◆ Your instructions:
The answer must be every line from the entries below that includes "customer".

◆ Data to examine:
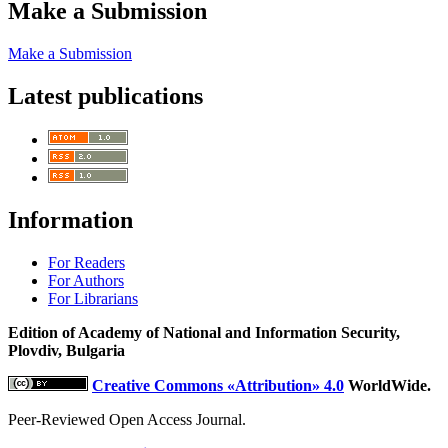
Make a Submission
Make a Submission
Latest publications
Information
For Readers
For Authors
For Librarians
Edition of Academy of National and Information Security,
Plovdiv, Bulgaria
Creative Commons «Attribution» 4.0
WorldWide.
Peer-Reviewed Open Access Journal.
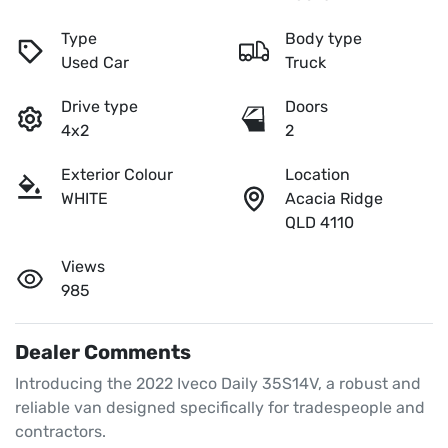
Type
Body type
Used Car
Truck
Drive type
Doors
4x2
2
Exterior Colour
Location
WHITE
Acacia Ridge
QLD 4110
Views
985
Dealer Comments
Introducing the 2022 Iveco Daily 35S14V, a robust and 
reliable van designed specifically for tradespeople and 
contractors. 
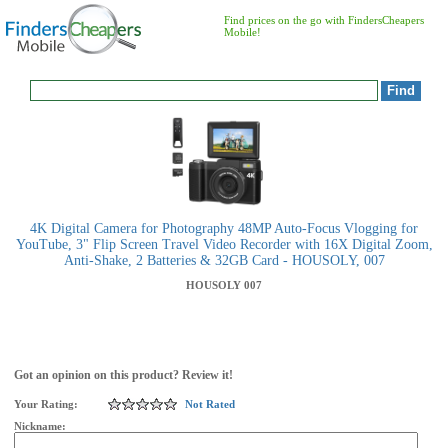
Find prices on the go with FindersCheapers
Mobile!
4K Digital Camera for Photography 48MP Auto-Focus Vlogging for
YouTube, 3" Flip Screen Travel Video Recorder with 16X Digital Zoom,
Anti-Shake, 2 Batteries & 32GB Card - HOUSOLY, 007
HOUSOLY
007
Got an opinion on this product? Review it!
Your Rating:
Not Rated
Nickname:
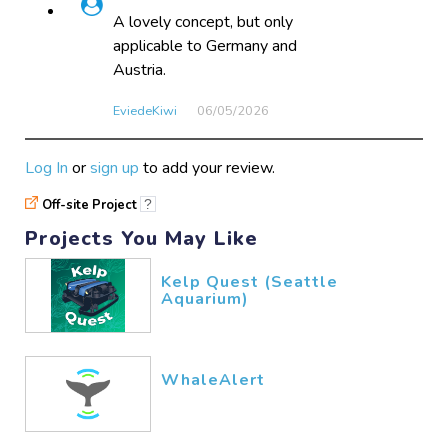
A lovely concept, but only
applicable to Germany and
Austria.
EviedeKiwi
06/05​/2026
Log In
or
sign up
to add your review.
Off-site Project
?
Projects You May Like
Kelp Quest (Seattle
Aquarium)
WhaleAlert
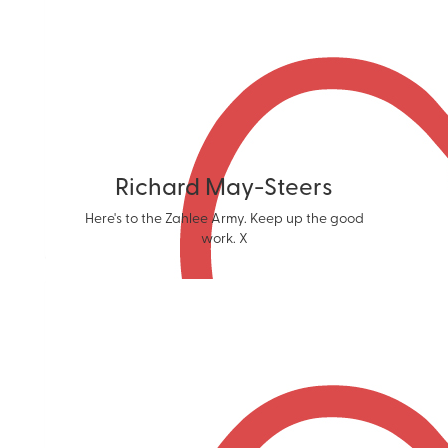
Richard May-Steers
Here's to the Zahlee Army. Keep up the good
work. X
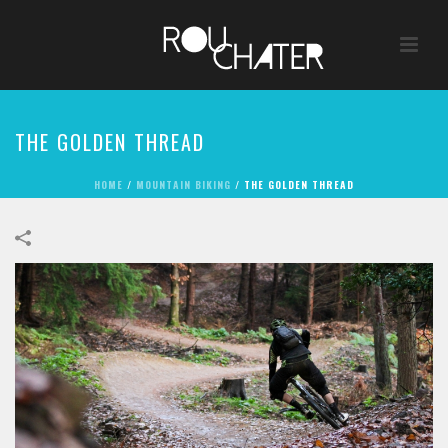
THE GOLDEN THREAD
HOME
/
MOUNTAIN BIKING
/
THE GOLDEN THREAD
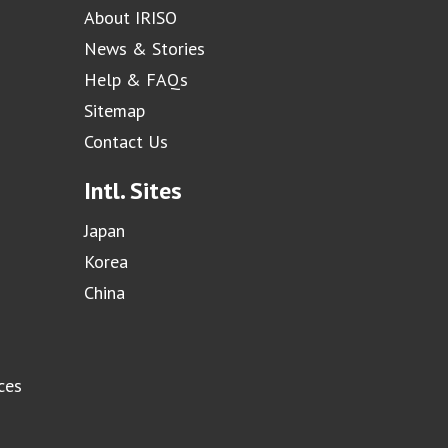
About IRISO
News & Stories
Help & FAQs
Sitemap
Contact Us
Intl. Sites
Japan
Korea
China
ces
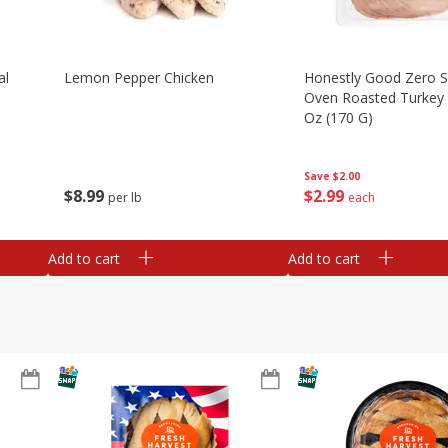
al
Lemon Pepper Chicken
Honestly Good Zero 
Oven Roasted Turkey 
Oz (170 G)
Save
$2.00
$
8
99
$
2
99
per lb
each
Add to cart
Add to cart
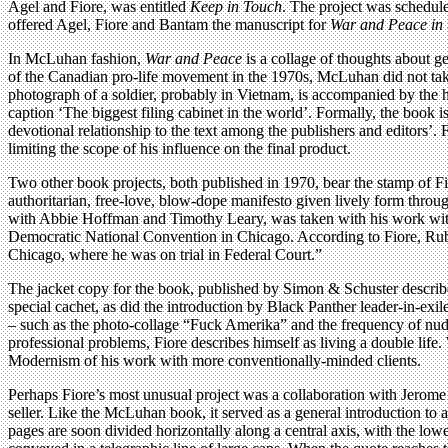
Agel and Fiore, was entitled
Keep in Touch
. The project was schedul
offered Agel, Fiore and Bantam the manuscript for
War and Peace in 
In McLuhan fashion,
War and Peace
is a collage of thoughts about g
of the Canadian pro-life movement in the 1970s, McLuhan did not take
photograph of a soldier, probably in Vietnam, is accompanied by the 
caption ‘The biggest filing cabinet in the world’. Formally, the book
devotional relationship to the text among the publishers and editors’. 
limiting the scope of his influence on the final product.
Two other book projects, both published in 1970, bear the stamp of F
authoritarian, free-love, blow-dope manifesto given lively form thr
with Abbie Hoffman and Timothy Leary, was taken with his work with
Democratic National Convention in Chicago. According to Fiore, Rubi
Chicago, where he was on trial in Federal Court.”
The jacket copy for the book, published by Simon & Schuster describes
special cachet, as did the introduction by Black Panther leader-in-exi
– such as the photo-collage “Fuck Amerika” and the frequency of nude
professional problems, Fiore describes himself as living a double lif
Modernism of his work with more conventionally-minded clients.
Perhaps Fiore’s most unusual project was a collaboration with Jerom
seller. Like the McLuhan book, it served as a general introduction to a
pages are soon divided horizontally along a central axis, with the low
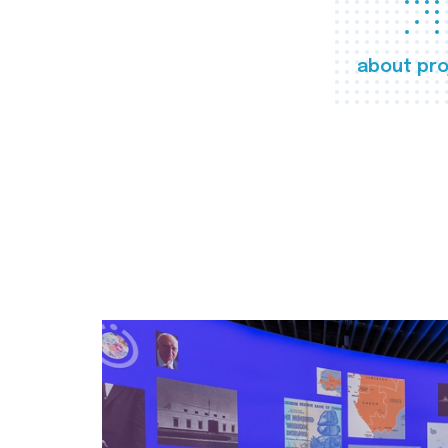
about pro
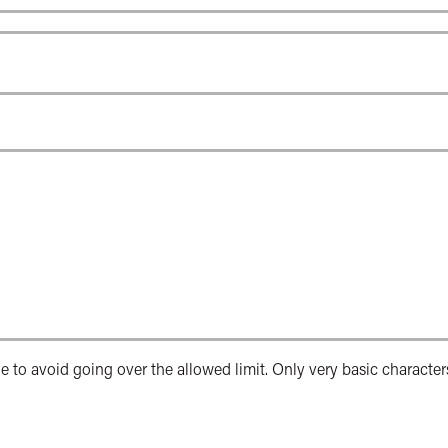
e to avoid going over the allowed limit. Only very basic character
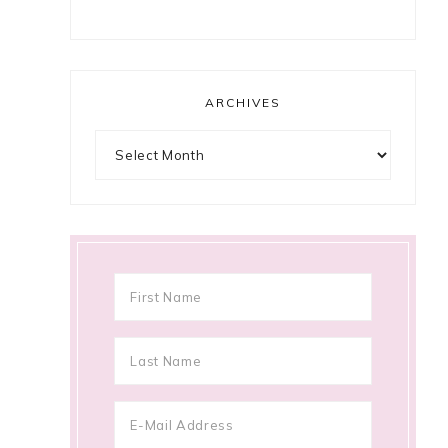
ARCHIVES
Archives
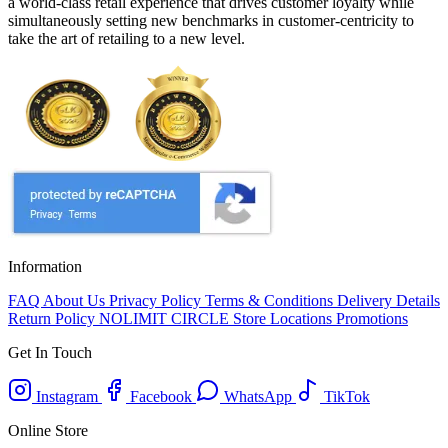
a world-class retail experience that drives customer loyalty while
simultaneously setting new benchmarks in customer-centricity to
take the art of retailing to a new level.
Information
FAQ
About Us
Privacy Policy
Terms & Conditions
Delivery Details
Return Policy
NOLIMIT CIRCLE
Store Locations
Promotions
Get In Touch
Instagram
Facebook
WhatsApp
TikTok
Online Store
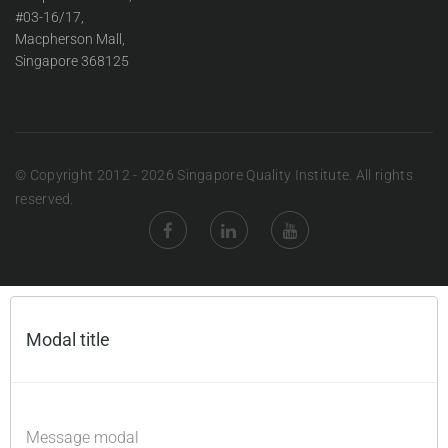
#03-16/17,
Macpherson Mall,
Singapore 368125
© Copyright 2012 - 2026 Singapore Quality Institute. All rights
reserved.
Modal title
×
Message modal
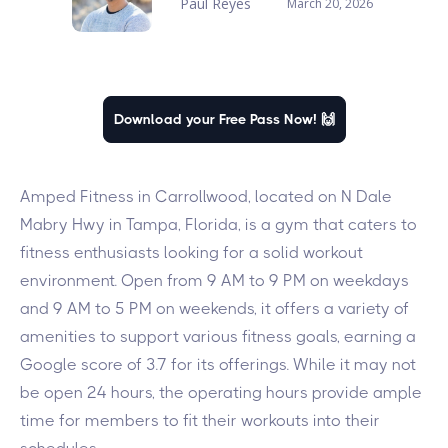
Paul Reyes
March 20, 2026
Download your Free Pass Now! 🙌
Amped Fitness in Carrollwood, located on N Dale
Mabry Hwy in Tampa, Florida, is a gym that caters to
fitness enthusiasts looking for a solid workout
environment. Open from 9 AM to 9 PM on weekdays
and 9 AM to 5 PM on weekends, it offers a variety of
amenities to support various fitness goals, earning a
Google score of 3.7 for its offerings. While it may not
be open 24 hours, the operating hours provide ample
time for members to fit their workouts into their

◆ Result for this task:
a world-class retail experience that drives customer loyalty while
simultaneously setting new benchmarks in customer-centricity to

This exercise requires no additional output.